• [EXTRACTED ENTRIES]
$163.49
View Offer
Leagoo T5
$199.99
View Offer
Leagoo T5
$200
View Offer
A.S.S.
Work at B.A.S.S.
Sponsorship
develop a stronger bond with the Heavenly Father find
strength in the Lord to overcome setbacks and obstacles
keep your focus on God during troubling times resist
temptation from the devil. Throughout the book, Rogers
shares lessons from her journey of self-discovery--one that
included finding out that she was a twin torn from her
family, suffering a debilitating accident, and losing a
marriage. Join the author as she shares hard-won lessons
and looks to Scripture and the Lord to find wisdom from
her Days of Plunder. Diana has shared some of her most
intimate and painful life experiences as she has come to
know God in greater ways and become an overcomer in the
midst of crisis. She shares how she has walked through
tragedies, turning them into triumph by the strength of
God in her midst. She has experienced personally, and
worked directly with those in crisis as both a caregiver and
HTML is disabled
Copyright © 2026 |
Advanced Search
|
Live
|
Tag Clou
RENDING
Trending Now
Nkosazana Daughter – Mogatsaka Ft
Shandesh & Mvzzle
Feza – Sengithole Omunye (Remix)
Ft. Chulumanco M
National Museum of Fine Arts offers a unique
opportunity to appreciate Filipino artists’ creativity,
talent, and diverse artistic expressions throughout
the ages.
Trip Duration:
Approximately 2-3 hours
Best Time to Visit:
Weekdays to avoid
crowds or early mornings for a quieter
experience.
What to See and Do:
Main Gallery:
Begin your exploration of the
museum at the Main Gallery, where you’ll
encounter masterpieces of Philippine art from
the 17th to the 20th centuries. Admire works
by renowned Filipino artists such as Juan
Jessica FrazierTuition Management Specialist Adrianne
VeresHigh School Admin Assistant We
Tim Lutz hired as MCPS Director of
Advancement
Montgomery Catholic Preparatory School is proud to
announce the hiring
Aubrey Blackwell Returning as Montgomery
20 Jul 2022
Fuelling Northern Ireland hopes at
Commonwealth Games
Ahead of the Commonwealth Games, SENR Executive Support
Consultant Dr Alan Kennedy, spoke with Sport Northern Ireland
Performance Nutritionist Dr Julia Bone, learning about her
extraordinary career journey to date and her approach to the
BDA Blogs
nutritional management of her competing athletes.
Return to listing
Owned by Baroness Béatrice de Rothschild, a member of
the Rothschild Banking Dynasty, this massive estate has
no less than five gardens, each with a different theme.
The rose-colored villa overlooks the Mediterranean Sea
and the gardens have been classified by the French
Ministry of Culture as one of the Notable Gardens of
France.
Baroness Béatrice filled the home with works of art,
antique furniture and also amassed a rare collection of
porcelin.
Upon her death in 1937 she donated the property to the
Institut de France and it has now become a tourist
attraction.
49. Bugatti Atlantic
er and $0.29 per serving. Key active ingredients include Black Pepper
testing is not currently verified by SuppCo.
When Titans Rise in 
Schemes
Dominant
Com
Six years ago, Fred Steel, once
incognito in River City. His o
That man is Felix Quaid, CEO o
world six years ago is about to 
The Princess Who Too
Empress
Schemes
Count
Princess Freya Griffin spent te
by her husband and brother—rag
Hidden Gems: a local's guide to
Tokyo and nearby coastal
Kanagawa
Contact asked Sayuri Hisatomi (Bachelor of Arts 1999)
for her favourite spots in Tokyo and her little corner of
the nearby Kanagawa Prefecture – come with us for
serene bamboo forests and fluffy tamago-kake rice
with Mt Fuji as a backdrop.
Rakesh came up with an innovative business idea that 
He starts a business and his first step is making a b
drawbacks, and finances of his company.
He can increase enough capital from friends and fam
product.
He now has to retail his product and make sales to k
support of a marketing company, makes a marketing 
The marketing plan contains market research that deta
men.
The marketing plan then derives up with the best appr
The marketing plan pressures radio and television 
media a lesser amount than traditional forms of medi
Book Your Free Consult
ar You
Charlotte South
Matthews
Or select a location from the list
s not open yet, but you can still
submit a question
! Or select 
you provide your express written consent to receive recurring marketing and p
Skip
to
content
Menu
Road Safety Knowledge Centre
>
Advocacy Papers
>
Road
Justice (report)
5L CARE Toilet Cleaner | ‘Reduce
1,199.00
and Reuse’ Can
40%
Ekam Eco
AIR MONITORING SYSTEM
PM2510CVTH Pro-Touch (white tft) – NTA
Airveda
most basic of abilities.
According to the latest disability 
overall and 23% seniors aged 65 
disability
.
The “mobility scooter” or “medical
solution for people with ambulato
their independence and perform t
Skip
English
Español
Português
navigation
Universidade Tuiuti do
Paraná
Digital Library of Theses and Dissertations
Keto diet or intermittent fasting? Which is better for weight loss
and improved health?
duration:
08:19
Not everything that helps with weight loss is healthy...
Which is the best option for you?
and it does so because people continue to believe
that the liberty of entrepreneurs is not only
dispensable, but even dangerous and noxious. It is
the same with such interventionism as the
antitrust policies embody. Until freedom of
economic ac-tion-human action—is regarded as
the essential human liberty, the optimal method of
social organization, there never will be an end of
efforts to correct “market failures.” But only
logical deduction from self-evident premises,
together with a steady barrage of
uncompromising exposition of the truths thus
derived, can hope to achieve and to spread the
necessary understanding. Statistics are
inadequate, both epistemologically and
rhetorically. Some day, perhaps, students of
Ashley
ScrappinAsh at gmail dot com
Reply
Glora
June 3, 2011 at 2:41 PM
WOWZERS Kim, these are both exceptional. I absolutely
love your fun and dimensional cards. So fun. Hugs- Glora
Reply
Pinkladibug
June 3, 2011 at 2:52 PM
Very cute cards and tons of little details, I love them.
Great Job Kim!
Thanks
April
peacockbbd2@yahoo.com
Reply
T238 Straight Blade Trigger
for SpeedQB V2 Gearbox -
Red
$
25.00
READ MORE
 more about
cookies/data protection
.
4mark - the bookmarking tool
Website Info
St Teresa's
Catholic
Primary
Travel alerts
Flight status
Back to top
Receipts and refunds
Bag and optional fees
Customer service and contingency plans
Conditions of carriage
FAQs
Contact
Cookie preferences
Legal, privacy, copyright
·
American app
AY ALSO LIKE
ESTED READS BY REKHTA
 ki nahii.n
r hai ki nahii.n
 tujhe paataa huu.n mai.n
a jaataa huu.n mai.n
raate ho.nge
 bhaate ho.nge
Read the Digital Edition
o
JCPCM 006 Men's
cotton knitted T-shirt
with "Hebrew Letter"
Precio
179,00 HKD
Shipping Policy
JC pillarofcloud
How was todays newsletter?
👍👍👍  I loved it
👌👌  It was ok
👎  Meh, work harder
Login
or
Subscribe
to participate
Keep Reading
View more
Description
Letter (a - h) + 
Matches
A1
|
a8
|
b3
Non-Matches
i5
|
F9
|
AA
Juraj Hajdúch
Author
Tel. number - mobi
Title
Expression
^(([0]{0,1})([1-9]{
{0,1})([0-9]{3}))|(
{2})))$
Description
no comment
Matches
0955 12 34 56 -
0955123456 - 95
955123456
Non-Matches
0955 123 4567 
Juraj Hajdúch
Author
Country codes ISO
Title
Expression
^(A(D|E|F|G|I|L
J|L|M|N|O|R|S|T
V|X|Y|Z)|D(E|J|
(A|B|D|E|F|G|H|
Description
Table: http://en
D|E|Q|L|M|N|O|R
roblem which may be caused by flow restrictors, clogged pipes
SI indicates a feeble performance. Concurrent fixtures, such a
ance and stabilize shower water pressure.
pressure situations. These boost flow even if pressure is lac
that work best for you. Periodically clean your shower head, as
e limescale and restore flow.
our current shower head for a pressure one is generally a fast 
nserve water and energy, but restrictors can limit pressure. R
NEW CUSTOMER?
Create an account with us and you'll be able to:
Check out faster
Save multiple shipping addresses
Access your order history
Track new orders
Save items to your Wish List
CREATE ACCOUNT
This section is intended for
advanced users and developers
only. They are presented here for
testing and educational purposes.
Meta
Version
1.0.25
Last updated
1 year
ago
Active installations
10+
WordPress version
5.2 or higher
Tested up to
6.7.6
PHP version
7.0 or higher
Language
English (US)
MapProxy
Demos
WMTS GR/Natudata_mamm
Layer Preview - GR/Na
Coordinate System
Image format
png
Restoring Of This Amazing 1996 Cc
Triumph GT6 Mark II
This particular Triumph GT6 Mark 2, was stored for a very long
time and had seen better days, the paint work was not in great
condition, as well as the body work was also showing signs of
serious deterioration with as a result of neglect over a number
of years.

• [EXERCISE DIRECTIONS] Your answer must be the lines from the first line of the records through the line containing "marriage. Join the", copied exactly.

• [ANSWER SPACE]
$163.49
View Offer
Leagoo T5
$199.99
View Offer
Leagoo T5
$200
View Offer
A.S.S.
Work at B.A.S.S.
Sponsorship
develop a stronger bond with the Heavenly Father find
strength in the Lord to overcome setbacks and obstacles
keep your focus on God during troubling times resist
temptation from the devil. Throughout the book, Rogers
shares lessons from her journey of self-discovery--one that
included finding out that she was a twin torn from her
family, suffering a debilitating accident, and losing a
marriage. Join the author as she shares hard-won lessons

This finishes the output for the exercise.